Building a distributed cache
Implement a single node's LRU, route keys with a hash ring, replicate to followers, and defeat the cache stampede and hot-key problems.
A single node: O(1) LRU
Each cache node is an LRU map — a hash map plus a doubly-linked list so get/put and eviction are all O(1) (this is the classic LRU Cache design problem):
class LRUCache:
def __init__(self, capacity):
self.cap = capacity
self.map = {} # key -> node
self.head, self.tail = Node(), Node() # MRU near head, LRU near tail
self.head.next, self.tail.prev = self.tail, self.head
def get(self, key):
if key not in self.map: return None
node = self.map[key]; self._move_to_front(node)
return node.value
def put(self, key, value, ttl=None):
if key in self.map: self._remove(self.map[key])
node = Node(key, value, expire_at=now()+ttl if ttl else None)
self.map[key] = node; self._add_front(node)
if len(self.map) > self.cap: self._evict_lru() # drop tail.prev
TTL is checked lazily on get (treat expired as miss) plus a background sampler that
actively expires a random subset (Redis-style) so dead keys don’t hog RAM.
Routing keys with the hash ring
The client maps each key to a shard via consistent hashing (Chapter 2). Adding a node moves only its ring neighborhood:
node = ring.pick(key) # bisect on the sorted vnode hashes
value = node.get(key)
Replication and failover
Each shard is a primary with async replicas. Writes go to the primary and stream to replicas; reads can hit either (accepting slight staleness). Membership and health are tracked by heartbeats/gossip; on primary death a replica is promoted and the ring is updated to point at it. Use a coordination service (or Redis Sentinel-style quorum) to agree on the promotion and avoid split-brain.

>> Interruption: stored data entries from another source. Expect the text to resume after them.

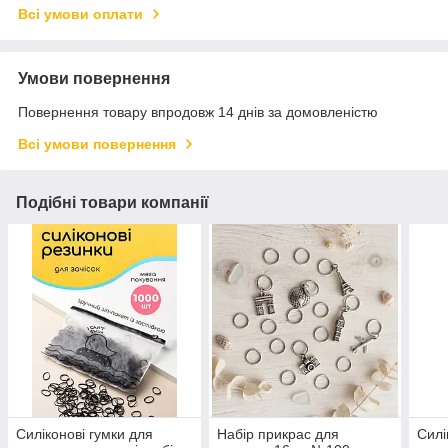
Всі умови оплати
Умови повернення
Повернення товару впродовж 14 днів за домовленістю
Всі умови повернення
Подібні товари компанії
Силіконові гумки для
Набір прикрас для
Силі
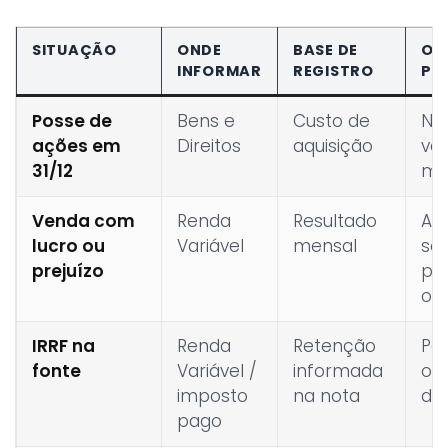
SITUAÇÃO
ONDE
BASE DE
OB
INFORMAR
REGISTRO
PR
Posse de
Bens e
Custo de
Nã
ações em
Direitos
aquisição
val
31/12
me
Venda com
Renda
Resultado
Ap
lucro ou
Variável
mensal
se
prejuízo
por
op
IRRF na
Renda
Retenção
Po
fonte
Variável /
informada
o 
imposto
na nota
de
pago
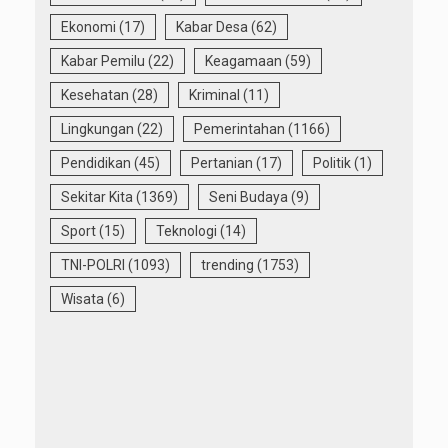
Ekonomi
(17)
Kabar Desa
(62)
Kabar Pemilu
(22)
Keagamaan
(59)
Kesehatan
(28)
Kriminal
(11)
Lingkungan
(22)
Pemerintahan
(1166)
Pendidikan
(45)
Pertanian
(17)
Politik
(1)
Sekitar Kita
(1369)
Seni Budaya
(9)
Sport
(15)
Teknologi
(14)
TNI-POLRI
(1093)
trending
(1753)
Wisata
(6)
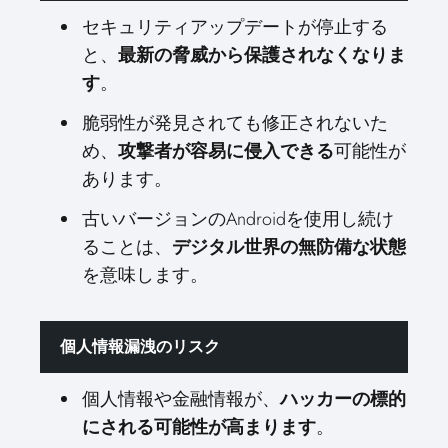
セキュリティアップデートが停止する
と、
最新の脅威から保護されなくなりま
す
。
脆弱性が発見されても修正されないた
め、
攻撃者が容易に侵入できる
可能性が
あります。
古いバージョンのAndroidを使用し続け
ることは、
デジタル世界の無防備な状態
を意味します。
個人情報漏洩のリスク
個人情報や金融情報が、
ハッカーの標的
にされる可能性が高まります
。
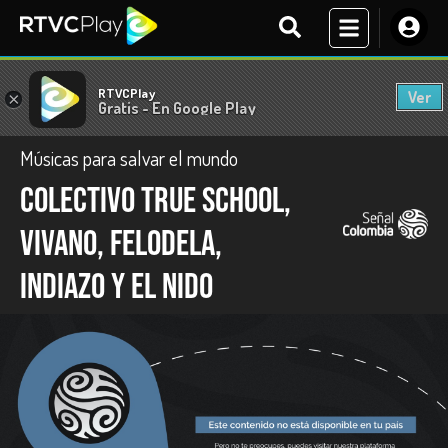
RTVCPlay
Ver
×
Gratis - En Google Play
Músicas para salvar el mundo
Colectivo True School,
Vivano, Felodela,
inDiazo y El Nido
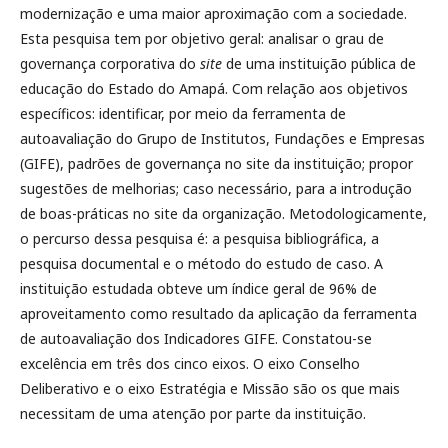
modernização e uma maior aproximação com a sociedade.
Esta pesquisa tem por objetivo geral: analisar o grau de
governança corporativa do
site
de uma instituição pública de
educação do Estado do Amapá. Com relação aos objetivos
específicos: identificar, por meio da ferramenta de
autoavaliação do Grupo de Institutos, Fundações e Empresas
(GIFE), padrões de governança no site da instituição; propor
sugestões de melhorias; caso necessário, para a introdução
de boas-práticas no site da organização. Metodologicamente,
o percurso dessa pesquisa é: a pesquisa bibliográfica, a
pesquisa documental e o método do estudo de caso. A
instituição estudada obteve um índice geral de 96% de
aproveitamento como resultado da aplicação da ferramenta
de autoavaliação dos Indicadores GIFE. Constatou-se
excelência em três dos cinco eixos. O eixo Conselho
Deliberativo e o eixo Estratégia e Missão são os que mais
necessitam de uma atenção por parte da instituição.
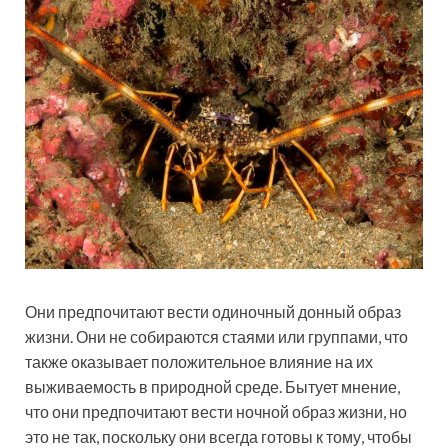
Они предпочитают вести одиночный донный образ
жизни. Они не собираются стаями или группами, что
также оказывает положительное влияние на их
выживаемость в природной среде. Бытует мнение,
что они предпочитают вести ночной образ жизни, но
это не так, поскольку они всегда готовы к тому, чтобы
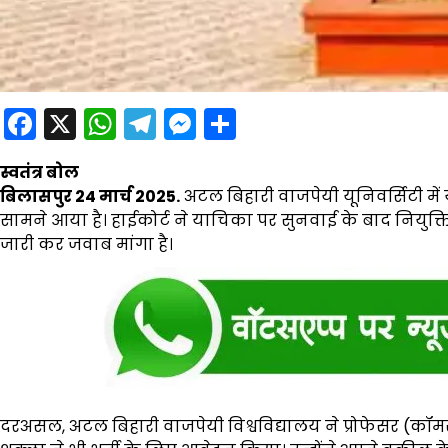
Facebook
X
WhatsApp
Telegram
Messenger
Share
स्वतंत्र बोल
बिलासपुर 24 मार्च 2025.
अटल बिहारी वाजपेयी यूनिवर्सिटी मे
सामने आया है। हाईकोर्ट ने याचिका पर सुनवाई के बाद नियुक्ति 
जारी कर जवाब मांगा है।
दरअसल, अटल बिहारी वाजपेयी विश्वविद्यालय ने प्रोफेसर (कॉमर्स) 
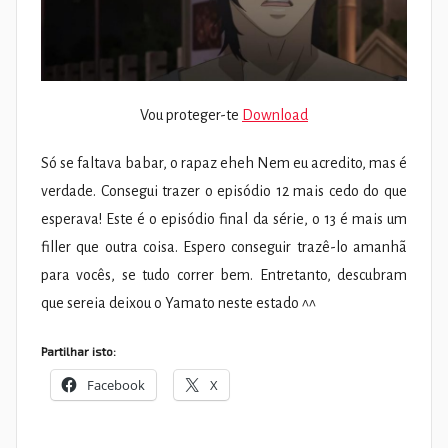
Vou proteger-te
Download
Só se faltava babar, o rapaz eheh Nem eu acredito, mas é
verdade. Consegui trazer o episódio 12 mais cedo do que
esperava! Este é o episódio final da série, o 13 é mais um
filler que outra coisa. Espero conseguir trazê-lo amanhã
para vocês, se tudo correr bem. Entretanto, descubram
que sereia deixou o Yamato neste estado ^^
Partilhar isto:
Facebook
X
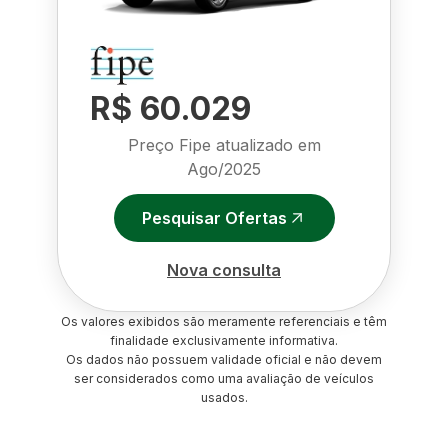
R$ 60.029
Preço Fipe atualizado em
Ago/2025
Pesquisar Ofertas
Nova consulta
Os valores exibidos são meramente referenciais e têm
finalidade exclusivamente informativa.
Os dados não possuem validade oficial e não devem
ser considerados como uma avaliação de veículos
usados.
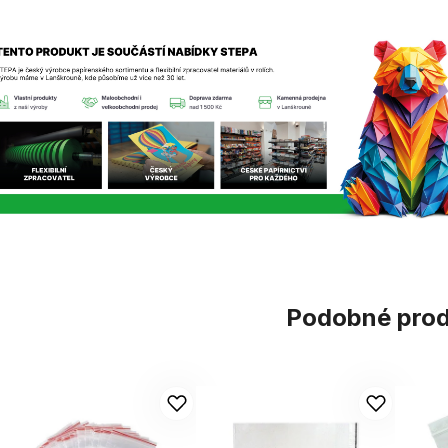
Podobné pro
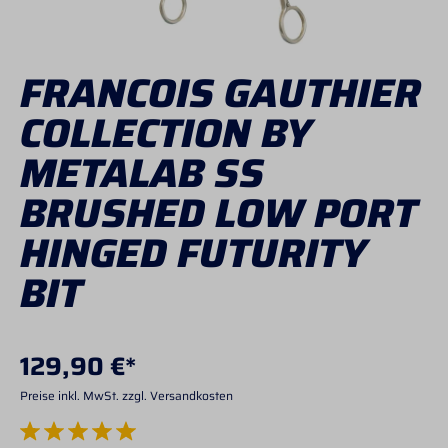
FRANCOIS GAUTHIER
COLLECTION BY
METALAB SS
BRUSHED LOW PORT
HINGED FUTURITY
BIT
129,90 €*
Preise inkl. MwSt. zzgl. Versandkosten
Durchschnittliche Bewertung von 5 von 5 Sternen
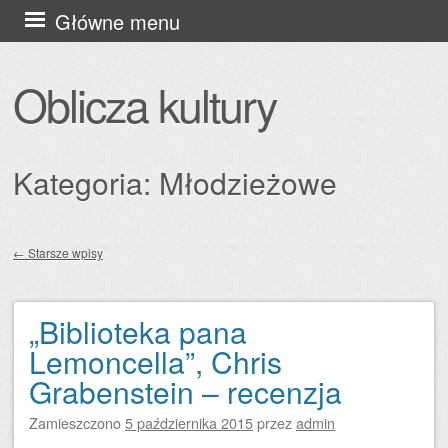
Przejdź
Główne menu
do
treści
Oblicza kultury
Kategoria:
Młodzieżowe
←
Starsze wpisy
Zobacz wpisy
„Biblioteka pana
Lemoncella”, Chris
Grabenstein – recenzja
Zamieszczono
5 października 2015
przez
admin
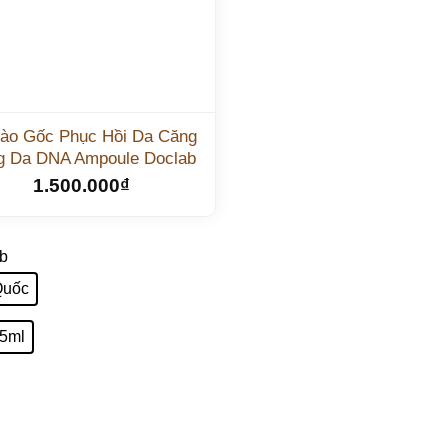
ào Gốc Phục Hồi Da Căng
g Da DNA Ampoule Doclab
1.500.000
₫
Quốc
 5ml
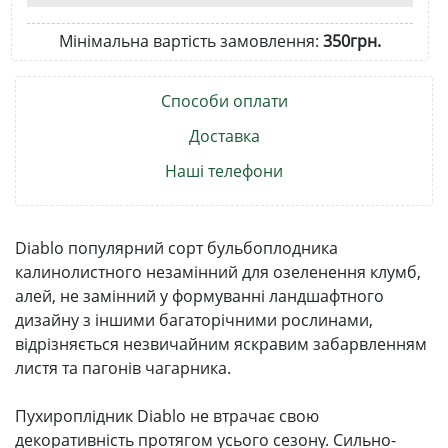
Мінімальна вартість замовлення:
350грн.
Способи оплати
Доставка
Наші телефони
Diablo популярний сорт бульбоплодника
калинолистного незамінний для озеленення клумб,
алей, не замінний у формуванні ландшафтного
дизайну з іншими багаторічними рослинами,
відрізняється незвичайним яскравим забарвленням
листя та пагонів чагарника.
Пухироплідник Diablo не втрачає свою
декоративність протягом усього сезону. Сильно-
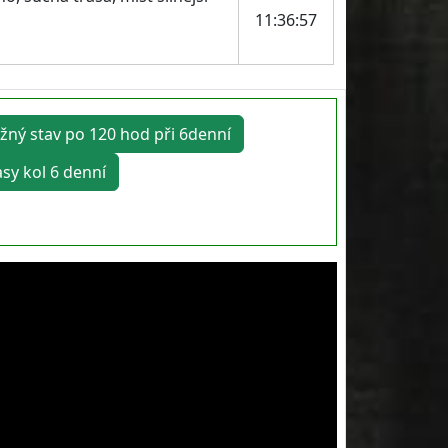
11:36:57
žný stav po 120 hod při 6denní
asy kol 6 denní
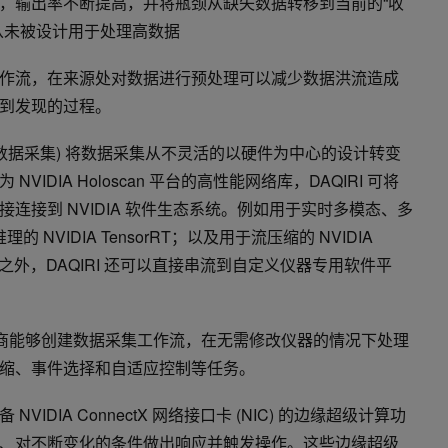
，输出率不断提高，并将瓶颈从缺失数据转移到当前的“收
从未被设计用于处理高数据
作流，在来源处对数据进行预处理可以减少数据洪流造成
到发现的过程。
时仪器的数据采集) 将数据采集从不灵活的以硬件为中心的设计转变
IDIA Holoscan 平台的高性能网络库，DAQIRI 可将
连接到 NVIDIA 软件生态系统。例如用于实时多模态、多
的 NVIDIA TensorRT；以及用于流压缩的 NVIDIA
态系统之外，DAQIRI 还可以直接串流到自定义仪器专用软件平
组装商能够创建数据采集工作流，在无需修改仪器的情况下处理
压缩、事件选择和自适应控制等任务。
IDIA ConnectX 网络接口卡 (NIC) 的边缘超级计算功
、对不断变化的条件做出响应并触发操作。这些边缘超级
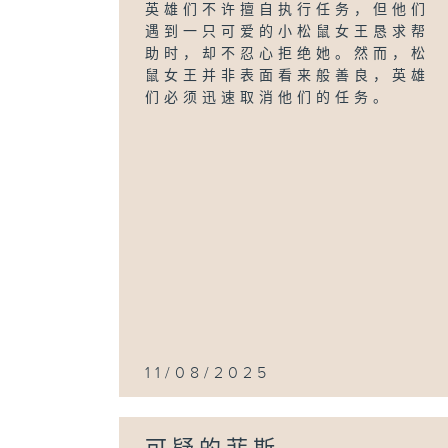
英雄们不许擅自执行任务，但他们
遇到一只可爱的小松鼠女王恳求帮
助时，却不忍心拒绝她。然而，松
鼠女王并非表面看来般善良，英雄
们必须迅速取消他们的任务。
11/08/2025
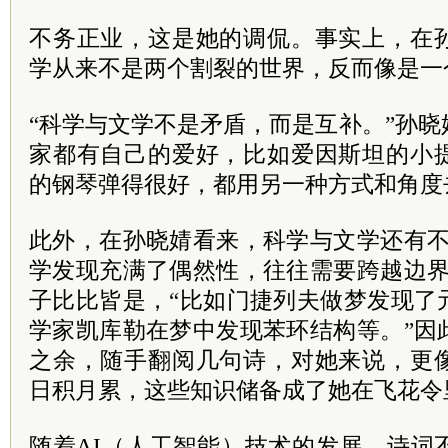
不务正业，这是她的调侃。事实上，在
学从来不是两个割裂的世界，反而像是一
“科学与文学不是矛盾，而是互补。”孙
家都有自己的爱好，比如爱因斯坦的小
的钢琴弹得很好，都用另一种方式和角度
此外，在孙晓婧看来，科学与文学还有不
学发现充满了偶然性，往往需要跨越边界
子比比皆是，“比如门捷列夫做梦发现了
学家凯库勒在梦中发现苯环结构等。”因
之余，随手翻阅几句诗，对她来说，更
日积月累，这些知识储备成了她在飞花令
随着AI（人工智能）技术的发展，诗词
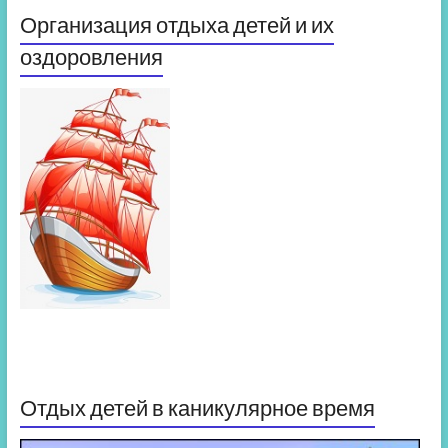
Организация отдыха детей и их
оздоровления
Отдых детей в каникулярное время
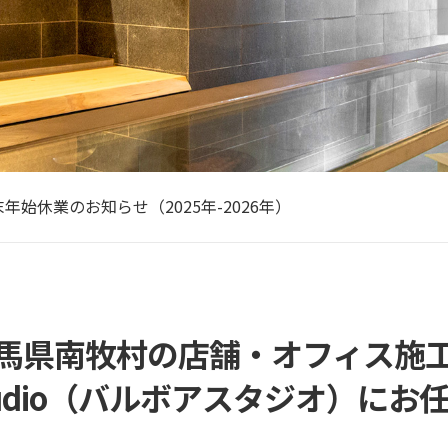
古屋で信頼できる店舗の設計業者を選ぶためのポイントと注意
Wの休業期間のお知らせ（2026年）
年始休業のお知らせ（2025年-2026年）
回は、店舗内装を安く抑えるためのコツをご紹介
あなたは、
本橋にあるカフェ&オフィスのビル。広々としたフリースペ…
古屋で信頼できる店舗の設計業者を選ぶためのポイントと注意
Wの休業期間のお知らせ（2026年）
馬県南牧村の店舗・オフィス施
 Studio（バルボアスタジオ）に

The cache stampede (must-handle)
When a hot key expires, thousands of concurrent misses can hit the DB at once. Three defenses (often combined):
def get_or_load(key, loader, ttl):
v = cache.get(key)
if v is not None: return v
if not lock.acquire(key, nx=True, ttl=5): # 1) only ONE loader
return wait_for(key) or cache.get(key) # others wait/serve stale
try:
v = loader() # hit DB once
cache.put(key, v, ttl=ttl + jitter()) # 2) jittered TTL (staggered)
return v
finally:
lock.release(key)
Plus 3) early/background refresh: refresh a hot key slightly before it expires so it never goes cold.
The hot-key problem
Consistent hashing pins a key to one shard; a celebrity key can overload that one node. Mitigations:
- Replicate the hot key to multiple nodes and read a random replica.
- A tiny client-side local cache with a short TTL absorbs repeated reads before they leave the app server.
- Detect hot keys via per-key request counters and promote them automatically.
Consistency and invalidation
- Cache-aside writes: update the DB, then delete the cache key (let the next read repopulate) — simpler and safer than updating in place.
- Propagate invalidations via pub/sub if multiple caches/regions hold the key.
- Accept a brief stale window; for must-be-fresh fields, write-through instead.
Failure handling
- Node down → ring routes around it to the replica; affected keys briefly cold.
- Whole cache down → app falls back to the DB (degraded latency); protect the DB with the stampede lock so it isn’t crushed.
- Network partition → favor availability (serve possibly-stale) for a cache.
The takeaway
Concrete signals: an O(1) LRU node, consistent-hashing routing, primary/replica failover, and explicit defeat of the stampede (single-loader lock + TTL jitter + early refresh) and hot key (replicate/local-cache). This is the reusable caching layer behind nearly every read-heavy system in this chapter.